The new European Commission took office on 1 November 2014. It will serve a five year term. It is led by Jean-Claude Juncker.
The European Commissioner for Transport (including maritime transport) is Violeta Bulc. She is a Slovenian telecom entrepreneur and politician. She served as a Minister without Portfolio in the Slovenian Government was but responsible for Development, Strategic Projects and Cohesion from 19 September 2014 to 1 November 2014 in the centre-left Cerar Government in Slovenia. She seems well-qualified for the shipping brief having practised fire-walking and engaged in tae kwon do! Commissioner Bulc is responsible for DG Mobility and Transport (“MOVE”) and the relevant parts of the Innovation and Networks Executive Agency (“INEA”) as well as being responsible for relations with: (a) the European Railway Agency (“ERA”); (b) the European Aviation Safety Agency (“EASA”); and (c) the European Maritime Safety Agency (“EMSA”). As this Commission is organised into "project teams" where different Commissioners come together to work on common projects, it is notable that Commissioner Bulc is part of the Project Teams which deal with Jobs, Growth, Investment and Competitiveness, Digital Single Market, Energy Union, Better Regulation and Interinstitutional Affairs, Budget and Human Resources as well as Europe in the World; interestingly, there is no specific maritime-related item on that agenda.
There are other Commissioners in the Juncker Commission whose portfolios are directly relevant to maritime matters including the following: Karmenu Vella who is the Commissioner with responsibility for the Environment, Maritime Affairs and Fisheries; Federica Mogherini who is the High Representative of the Union for Foreign Affairs and Security Policy / Vice-President of the Commission; Cecilia Malmström who is the Trade Commissioner; Miguel Arias Cañete is the Commissioner with responsibility for Climate Action & Energy; and Margrethe Vestager is the Competition Commissioner. Ultimately, the work of all the Commissioners could have an impact on maritime matters including, for example, Marianne Thyssen who is the Commissioner for Employment, Social Affairs, Skills and Labour Mobility would be relevant in the on-going extension of EU employment rights to seafarers.
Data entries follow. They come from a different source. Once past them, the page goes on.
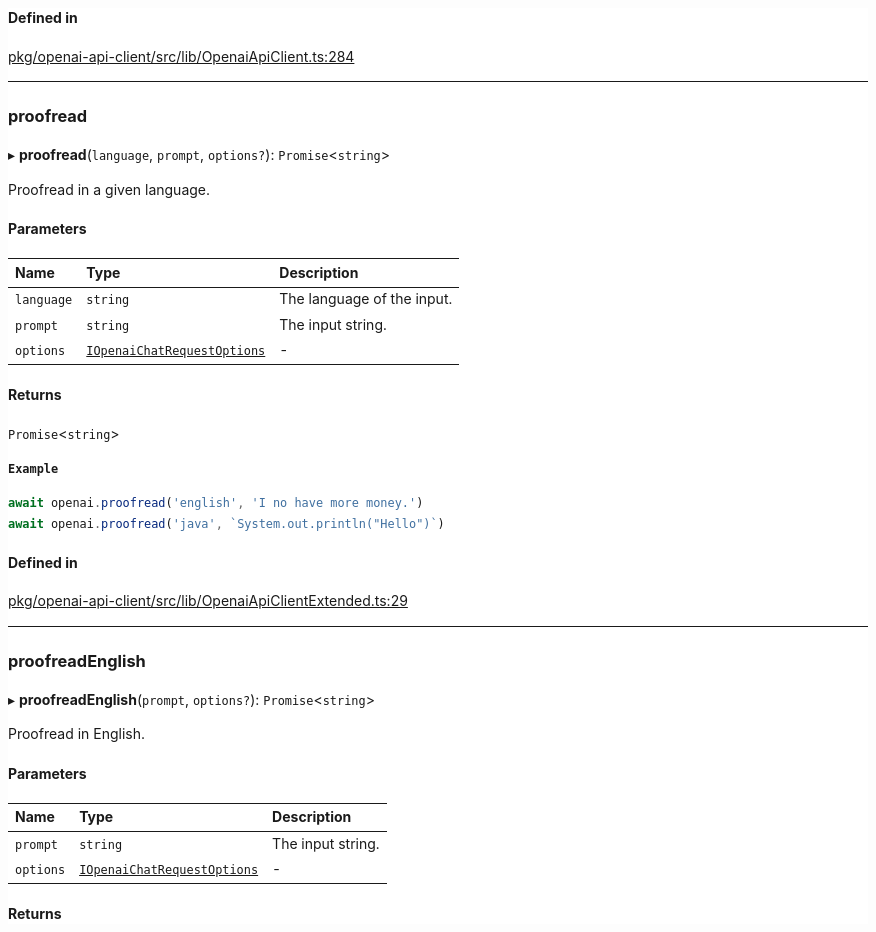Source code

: #### Defined in

[pkg/openai-api-client/src/lib/OpenaiApiClient.ts:284](https://github.com/bemoje/tsmono/blob/ad6c8c6/pkg/openai-api-client/src/lib/OpenaiApiClient.ts#L284)

___

### proofread

▸ **proofread**(`language`, `prompt`, `options?`): `Promise`<`string`\>

Proofread in a given language.

#### Parameters

| Name | Type | Description |
| :------ | :------ | :------ |
| `language` | `string` | The language of the input. |
| `prompt` | `string` | The input string. |
| `options` | [`IOpenaiChatRequestOptions`](https://github.com/bemoje/tsmono/blob/main/pkg/openai-api-client/docs/md/interfaces/IOpenaiChatRequestOptions.md) | - |

#### Returns

`Promise`<`string`\>

**`Example`**

```ts
await openai.proofread('english', 'I no have more money.')
await openai.proofread('java', `System.out.println("Hello")`)
```

#### Defined in

[pkg/openai-api-client/src/lib/OpenaiApiClientExtended.ts:29](https://github.com/bemoje/tsmono/blob/ad6c8c6/pkg/openai-api-client/src/lib/OpenaiApiClientExtended.ts#L29)

___

### proofreadEnglish

▸ **proofreadEnglish**(`prompt`, `options?`): `Promise`<`string`\>

Proofread in English.

#### Parameters

| Name | Type | Description |
| :------ | :------ | :------ |
| `prompt` | `string` | The input string. |
| `options` | [`IOpenaiChatRequestOptions`](https://github.com/bemoje/tsmono/blob/main/pkg/openai-api-client/docs/md/interfaces/IOpenaiChatRequestOptions.md) | - |

#### Returns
This new Commission has a particular interest in the rule of law and the Charter of Fundamental Rights which could well be useful for those in the maritime sector whose rights are infringed. For example, shipping companies which cannot avail of the fundamental freedoms or whose rights were infringed during an inspection (more commonly referred to as a “dawn raid”) by the European Commission’s Directorate General for Competition may be able to sue the EU for damages.
The challenge for shipping in dealing with the Commission (and equally for the Commission in dealing with shipping) is that the sector is dealt with by several Commissioners and several Directorates General which raises interesting challenges.